→ TASKS TO COMPLETE:
a. Answer these questions from the parenting passage:
(i) What age does the writer give for the time of being a spinster?
(ii) According to Principle Three, what should parents teach their children by example?
(iii) Whom did Joseph run away from?
b. Retype the parenting passage from "With that said, I" up to and including "children were raised.".

→ DOCUMENT PASSAGE:
..........
A couple of months ago, I promised I would share more gifts you can give to your children – not from the perspective of changing the child so much as changing the parent. These are not textbook theories; they were gleaned in the furnace of mistakes and struggles for solutions.

Children do not come with instruction manuals taped to their chests. I wonder if we would read them even if they did. If you are like me, you look for the pictures and do the “this looks like this goes here and that goes there” approach. Then we turn on the contraption and hope it works.

The scriptures are a guide and would have helped, if I had approached them in the right way. Remember I was a 38-year-old spinster who had been trained in the textbook theories of child rearing. I wanted my children to turn out not having to go through the same trials I went through, so I absorbed textbook theories like a sponge – and I was sure they were right.

You see, there is a certain pride that gets in the way when you trust in the “arm of flesh.” There was the “time-out” theory, the “praise until it gets annoying” theory, the “natural consequence” theory and the “punishment and reward” theory. Those are not the exact names, but you get the picture.

I tried all of them before I came up with something that works: Read the scriptures and pray for each child individually. Get to know each child personally. Spend time with each one. Express love often and pray with and about each one. The Lord will tell you what you need to do.


With that said, I could stop writing now and you would be blessed, but there are two more gifts that I want to share that don’t seem obvious when you read the scriptures. I wish I had learned them before almost all of my children were raised.

Principle Three: Teach your children by example that they can do hard things, and give them a chance to prove themselves. (Click here for Principles one and two.)

The scriptures are full of examples of people who proved that they could do hard things. Think of Adam and Eve forging a pattern for the family of man out of the sorrow and hardship of “the lone and dreary world” after they had been pampered in the Garden of Eden. It had to have been hard.

Think of Noah hammering out the ark and gathering the animals two by two. That had to have been hard. It was probably hard for him to leave those he loved stranded in the rainstorm because they would not repent. I’m sure the days on the ark were not a picnic in the park. I’ll bet it was a real pain.

Think of Joseph who was sold into Egypt. He ran away from Potiphar’s wife – right into prison. He had every reason to be bitter and angry at the Lord for his trials, but he had a firm conviction that he would serve the Lord no matter how hard it was.

Joseph could do hard things. It probably wasn’t easy to store seven years of grain. There were probably seemingly insurmountable challenges, but Joseph, in his life of could-be ease as Pharaoh’s right-hand man, did not shrink from “hard things.” Men of character choose to climb high mountains and swim in deep water. They are not men of ease.
..........
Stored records
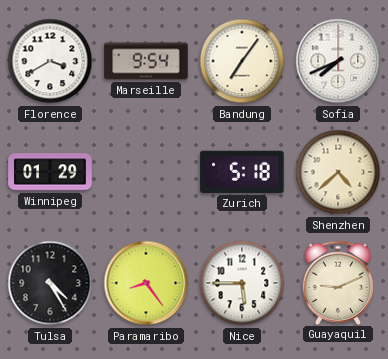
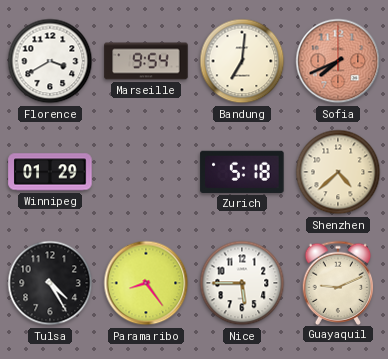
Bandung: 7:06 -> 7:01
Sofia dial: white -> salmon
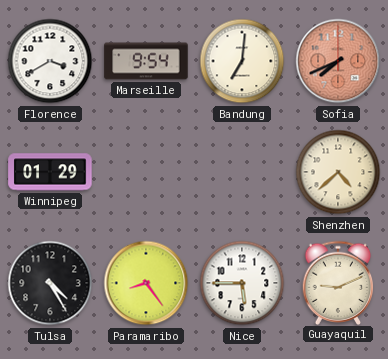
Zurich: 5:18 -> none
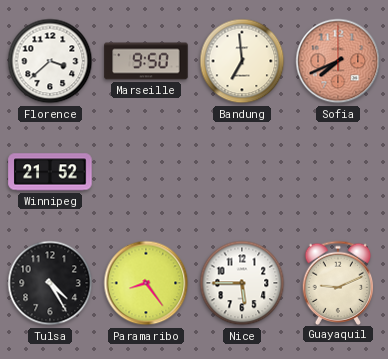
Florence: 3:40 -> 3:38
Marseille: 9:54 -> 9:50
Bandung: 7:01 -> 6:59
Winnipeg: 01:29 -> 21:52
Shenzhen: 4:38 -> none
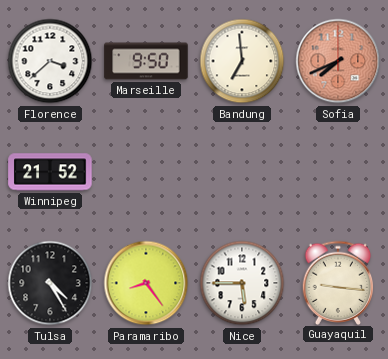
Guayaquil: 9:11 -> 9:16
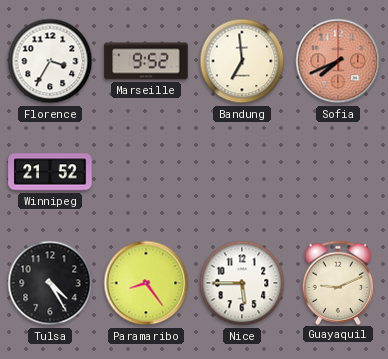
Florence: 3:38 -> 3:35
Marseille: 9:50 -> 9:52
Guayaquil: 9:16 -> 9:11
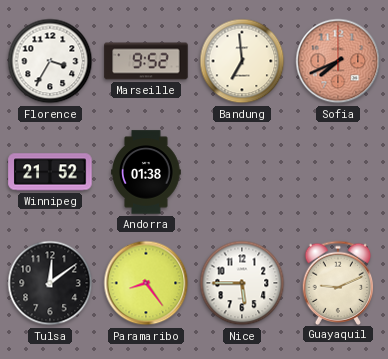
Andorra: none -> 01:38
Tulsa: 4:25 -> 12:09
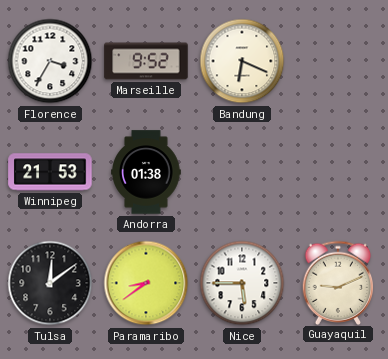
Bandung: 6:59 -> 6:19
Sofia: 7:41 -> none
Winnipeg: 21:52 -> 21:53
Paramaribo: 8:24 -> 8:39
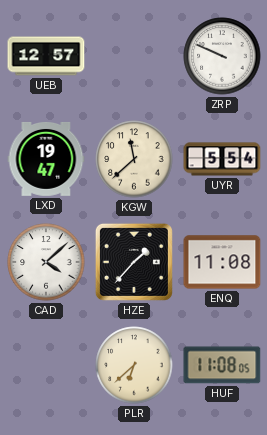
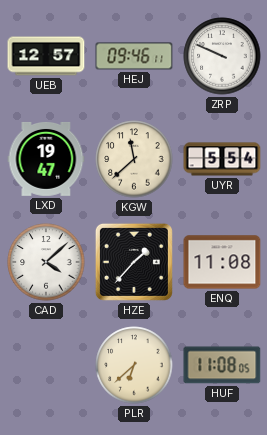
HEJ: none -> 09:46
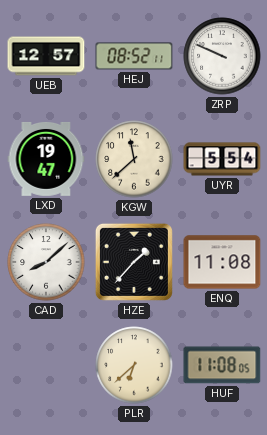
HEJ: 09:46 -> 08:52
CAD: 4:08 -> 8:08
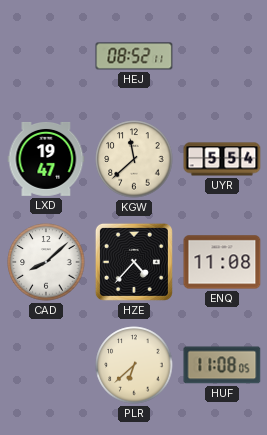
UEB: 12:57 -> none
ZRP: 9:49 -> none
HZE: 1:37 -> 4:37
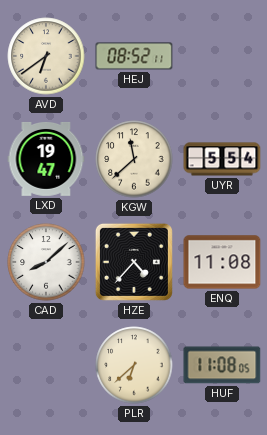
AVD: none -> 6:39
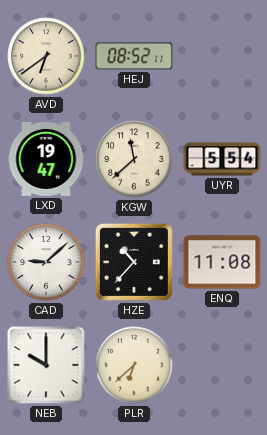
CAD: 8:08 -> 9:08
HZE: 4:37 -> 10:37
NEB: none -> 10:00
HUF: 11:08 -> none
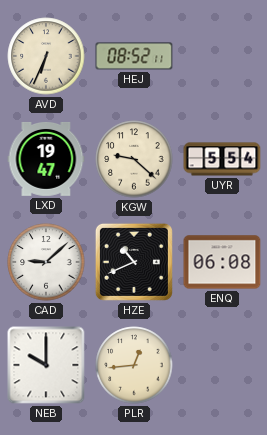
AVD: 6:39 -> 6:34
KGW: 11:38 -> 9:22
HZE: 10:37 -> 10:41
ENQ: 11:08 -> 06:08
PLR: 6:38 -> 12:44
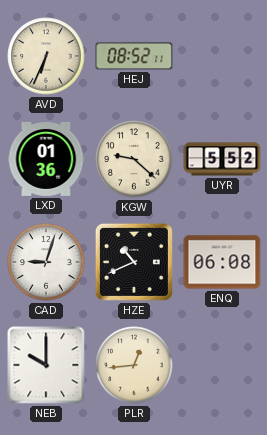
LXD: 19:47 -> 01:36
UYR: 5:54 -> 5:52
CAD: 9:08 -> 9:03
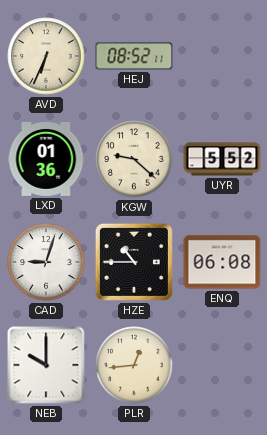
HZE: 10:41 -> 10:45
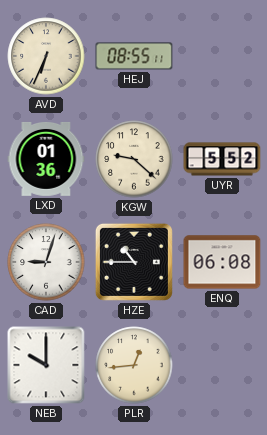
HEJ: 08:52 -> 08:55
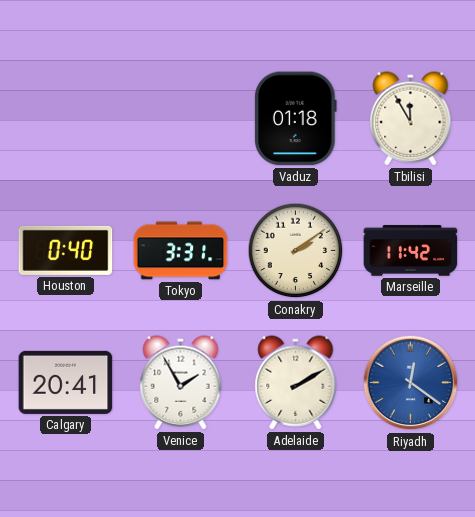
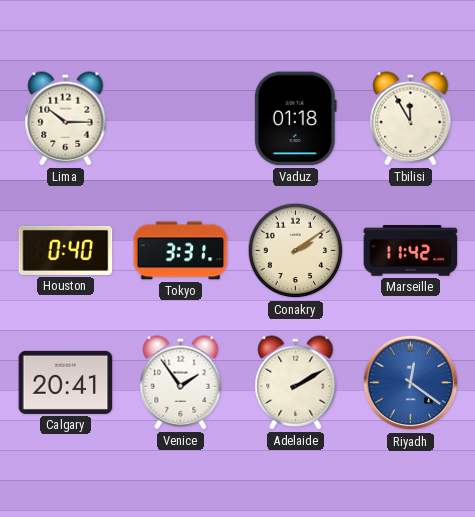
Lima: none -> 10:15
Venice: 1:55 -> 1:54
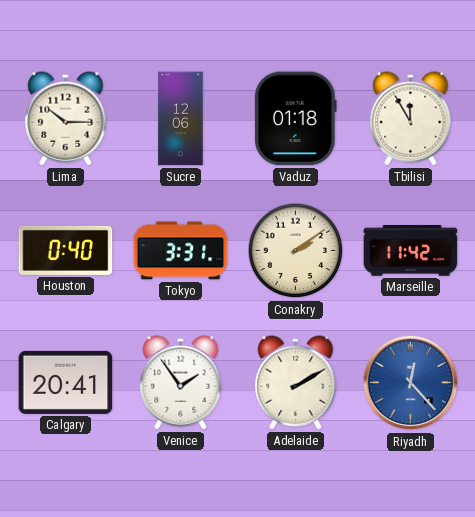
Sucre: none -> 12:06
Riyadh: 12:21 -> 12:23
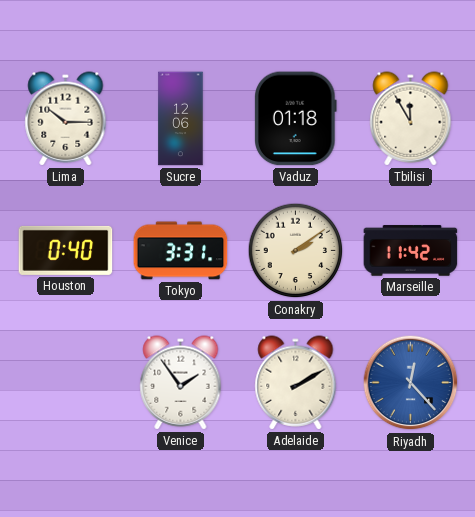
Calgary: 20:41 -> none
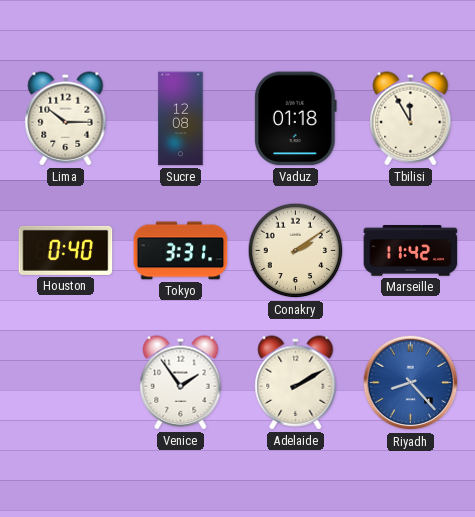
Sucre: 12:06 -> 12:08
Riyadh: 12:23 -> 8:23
..........
→ WRITTEN RESPONSES:
a.
(i) 38 years old
(ii) That they can do hard things
(iii) Potiphar's wife

b.
With that said, I could stop writing now and you would be blessed, but there are two more gifts that I want to share that don’t seem obvious when you read the scriptures. I wish I had learned them before almost all of my children were raised.